Tonal attraction is the magnetism between two notes or chords. Modelling the perception of tonal attraction can help explain the musical experience without relying on theoretical descriptions.

Nicholas Socholotiuk

Nicholas is attending his third year at McMaster, pursuing a major in Honours Music specializing in Music Cognition. He is currently volunteering on the Tonal Attraction project in the Digital Music Lab. His primary instrument is flute, and hobbies include a passion for creative writing, poetry, astronomy and fine cheeses. He is very excited to be working in the lab and is looking forward to what the lab has planned.

Shoshana Furman

My name is Shoshana Furman and I’m a third year PNB music cognition student. I’m working here on the memory for musical key project! I love music, I play cello, trumpet, and piano, and am looking forward to learn more about the psychological phenomena that happen in our brains when we listen to music! I’m very excited to work with everyone in the digital music lab and can’t wait to see what interesting things we find here!

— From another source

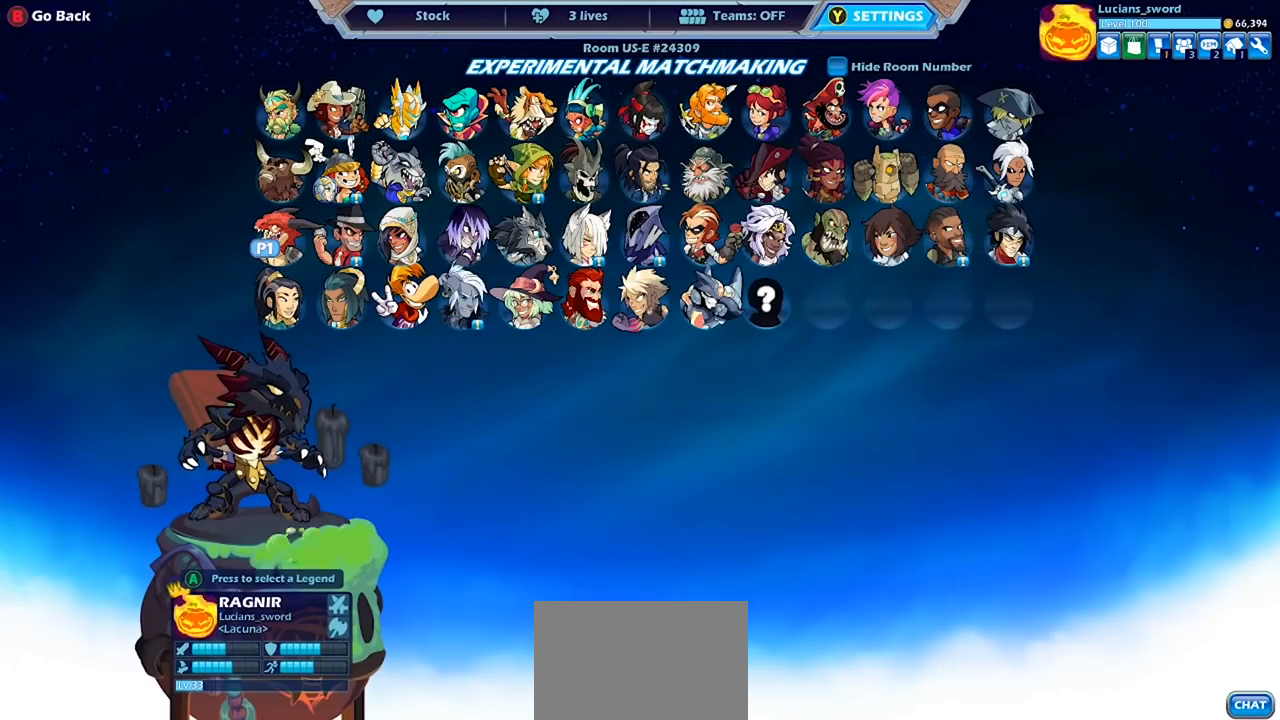
{"buttons": ["DPAD_LEFT"], "left_stick": "center", "right_stick": "center", "events": [[433, "DPAD_LEFT", "down"]]}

Melodies and rhythms help us remember a musical piece for much longer than we would remember a string of chords.

Does harmonic structure influence memory for musical sequences?

How does language influence memory for a nonadjacent musical key?

Swati Anant

My name is Swati Anant and I am a second year student in the Bachelor of Health Sciences program. I wanted to join this lab as a volunteer seeing as it combines my passion for music, specifically piano, with the focus of my major in Health Sciences! I’m interested the psychological aspect of music along with the health implications of music and other art forms. In my free time, I enjoy developing piano covers of popular songs as well as cooking!

Wendy Tang

My name is Wendy Tang, I am a third year Psychology, Neuroscience and Behavior student. I am hoping to also pursue a minor in Music. I am currently working on the Music and Memory project! I love music, whether it’s listening to it or playing it. I have been involved in different bands (concert, jazz or chamber groups) ever since I was in grade 9. I play piano, tenor saxophone, french horn and also dabble around in a few other instruments. I am fascinated by how the brain responds to different stimuli and I am especially hoping to learn more about the different ways music affects our brain in the Digital Music Lab!

Melodies and rhythms help us remember a musical piece for much longer than we would remember a string of chords.

Does harmonic structure influence memory for musical sequences?

How does language influence memory for a nonadjacent musical key?

Evin Huang

Evin is a third-year student in Honours Arts & Science at McMaster University; she is honoured to have been granted a USRA for the summer. Her project involves studying the effects of prior knowledge of intricate musical systems on melodic conformity. When she is not working or studying, you can often find her practicing the violin or out on a walk with her DSLR – all with an iced coffee in hand. She is very excited to be working with the Digital Music Lab!

Does prior knowledge of intricate musical systems influence our expectations of melodic conformity?